— YOUR TASK —
Scan the records for the word "version". Copy each line that includes it.

— Saved entries —
'''
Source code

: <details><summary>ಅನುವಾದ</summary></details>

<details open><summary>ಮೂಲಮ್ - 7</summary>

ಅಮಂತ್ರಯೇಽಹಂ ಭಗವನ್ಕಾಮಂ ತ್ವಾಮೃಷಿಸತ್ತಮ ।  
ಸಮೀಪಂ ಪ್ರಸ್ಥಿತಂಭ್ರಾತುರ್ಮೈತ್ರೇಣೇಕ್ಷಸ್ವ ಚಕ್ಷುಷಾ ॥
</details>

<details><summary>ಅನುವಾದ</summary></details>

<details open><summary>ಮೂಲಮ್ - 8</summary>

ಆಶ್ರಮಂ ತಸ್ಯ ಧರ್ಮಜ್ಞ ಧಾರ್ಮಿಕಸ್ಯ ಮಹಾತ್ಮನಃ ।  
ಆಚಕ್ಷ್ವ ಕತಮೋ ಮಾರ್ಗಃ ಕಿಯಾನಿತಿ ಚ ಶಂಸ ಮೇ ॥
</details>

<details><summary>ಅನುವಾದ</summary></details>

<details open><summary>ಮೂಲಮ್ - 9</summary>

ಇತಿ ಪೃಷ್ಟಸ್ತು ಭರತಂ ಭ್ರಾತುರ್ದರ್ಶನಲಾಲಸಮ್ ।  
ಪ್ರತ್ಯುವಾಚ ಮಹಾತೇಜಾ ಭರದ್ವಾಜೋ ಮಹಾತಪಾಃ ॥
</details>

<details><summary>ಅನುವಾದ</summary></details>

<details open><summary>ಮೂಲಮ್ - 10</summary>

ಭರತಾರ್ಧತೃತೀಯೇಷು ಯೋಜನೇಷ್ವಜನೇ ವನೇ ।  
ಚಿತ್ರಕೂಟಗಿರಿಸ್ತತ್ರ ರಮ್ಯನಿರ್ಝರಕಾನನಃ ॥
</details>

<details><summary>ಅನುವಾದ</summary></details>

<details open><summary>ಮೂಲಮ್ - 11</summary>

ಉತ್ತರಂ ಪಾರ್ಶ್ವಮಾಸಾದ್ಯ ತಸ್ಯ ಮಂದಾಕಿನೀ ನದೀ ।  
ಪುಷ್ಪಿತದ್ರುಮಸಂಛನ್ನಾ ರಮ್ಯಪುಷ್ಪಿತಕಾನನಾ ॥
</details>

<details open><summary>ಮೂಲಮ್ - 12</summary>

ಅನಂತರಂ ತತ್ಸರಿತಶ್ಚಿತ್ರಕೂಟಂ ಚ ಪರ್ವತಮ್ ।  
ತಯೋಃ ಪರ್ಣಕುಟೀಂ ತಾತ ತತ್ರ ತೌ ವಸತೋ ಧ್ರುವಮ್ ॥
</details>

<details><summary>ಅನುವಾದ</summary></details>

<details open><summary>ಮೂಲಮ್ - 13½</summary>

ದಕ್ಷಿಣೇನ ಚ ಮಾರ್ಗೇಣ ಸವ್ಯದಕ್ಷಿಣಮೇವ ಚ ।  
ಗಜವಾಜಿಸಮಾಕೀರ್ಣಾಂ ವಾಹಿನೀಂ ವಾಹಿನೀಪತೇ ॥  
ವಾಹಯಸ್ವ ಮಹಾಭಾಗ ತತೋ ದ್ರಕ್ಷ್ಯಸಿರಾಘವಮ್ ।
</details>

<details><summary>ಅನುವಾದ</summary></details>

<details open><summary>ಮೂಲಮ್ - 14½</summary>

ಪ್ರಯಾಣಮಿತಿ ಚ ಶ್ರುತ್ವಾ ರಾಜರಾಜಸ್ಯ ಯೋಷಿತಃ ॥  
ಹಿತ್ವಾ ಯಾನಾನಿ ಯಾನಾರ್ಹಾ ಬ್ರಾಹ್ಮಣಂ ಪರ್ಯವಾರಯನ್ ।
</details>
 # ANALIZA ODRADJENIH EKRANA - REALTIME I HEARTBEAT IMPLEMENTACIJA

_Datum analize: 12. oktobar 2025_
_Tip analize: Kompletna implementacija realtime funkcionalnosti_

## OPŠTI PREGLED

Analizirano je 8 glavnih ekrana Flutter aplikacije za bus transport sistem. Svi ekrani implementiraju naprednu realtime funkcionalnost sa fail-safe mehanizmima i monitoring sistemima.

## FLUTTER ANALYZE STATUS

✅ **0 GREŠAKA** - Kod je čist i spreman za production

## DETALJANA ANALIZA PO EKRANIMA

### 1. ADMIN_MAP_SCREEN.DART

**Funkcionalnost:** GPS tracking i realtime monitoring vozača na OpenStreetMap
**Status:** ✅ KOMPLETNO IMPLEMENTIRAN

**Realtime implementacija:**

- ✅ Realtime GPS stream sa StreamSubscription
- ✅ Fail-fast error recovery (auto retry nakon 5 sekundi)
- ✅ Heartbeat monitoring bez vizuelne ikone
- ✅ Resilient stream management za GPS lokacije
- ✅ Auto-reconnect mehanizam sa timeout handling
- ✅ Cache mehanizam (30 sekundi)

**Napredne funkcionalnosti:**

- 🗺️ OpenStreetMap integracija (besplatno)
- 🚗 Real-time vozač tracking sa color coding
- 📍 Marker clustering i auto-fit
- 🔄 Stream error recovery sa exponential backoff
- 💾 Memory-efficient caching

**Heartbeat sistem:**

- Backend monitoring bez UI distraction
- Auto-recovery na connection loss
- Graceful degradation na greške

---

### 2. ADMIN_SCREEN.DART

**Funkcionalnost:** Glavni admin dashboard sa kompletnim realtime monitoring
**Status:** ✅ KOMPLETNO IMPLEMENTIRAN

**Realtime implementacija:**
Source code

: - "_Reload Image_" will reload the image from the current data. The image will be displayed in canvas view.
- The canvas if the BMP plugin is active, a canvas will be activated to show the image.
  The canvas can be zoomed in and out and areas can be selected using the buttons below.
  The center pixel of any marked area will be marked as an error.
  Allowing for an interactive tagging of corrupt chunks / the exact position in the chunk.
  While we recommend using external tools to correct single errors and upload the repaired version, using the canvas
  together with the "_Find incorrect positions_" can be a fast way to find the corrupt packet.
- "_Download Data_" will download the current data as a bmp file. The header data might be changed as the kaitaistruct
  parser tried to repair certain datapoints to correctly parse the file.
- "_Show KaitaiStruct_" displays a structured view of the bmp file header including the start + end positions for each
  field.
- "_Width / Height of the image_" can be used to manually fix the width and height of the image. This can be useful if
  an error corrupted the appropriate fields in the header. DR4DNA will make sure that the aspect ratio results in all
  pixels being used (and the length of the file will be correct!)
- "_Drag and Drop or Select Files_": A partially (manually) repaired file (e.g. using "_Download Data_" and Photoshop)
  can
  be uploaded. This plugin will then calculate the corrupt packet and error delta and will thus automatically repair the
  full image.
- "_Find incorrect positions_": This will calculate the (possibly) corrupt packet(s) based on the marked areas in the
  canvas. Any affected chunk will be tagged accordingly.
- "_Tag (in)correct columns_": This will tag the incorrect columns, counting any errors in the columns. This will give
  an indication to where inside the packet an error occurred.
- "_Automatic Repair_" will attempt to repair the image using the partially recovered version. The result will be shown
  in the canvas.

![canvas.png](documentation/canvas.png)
'''
— SOLUTION BELOW —
  While we recommend using external tools to correct single errors and upload the repaired version, using the canvas
- "_Automatic Repair_" will attempt to repair the image using the partially recovered version. The result will be shown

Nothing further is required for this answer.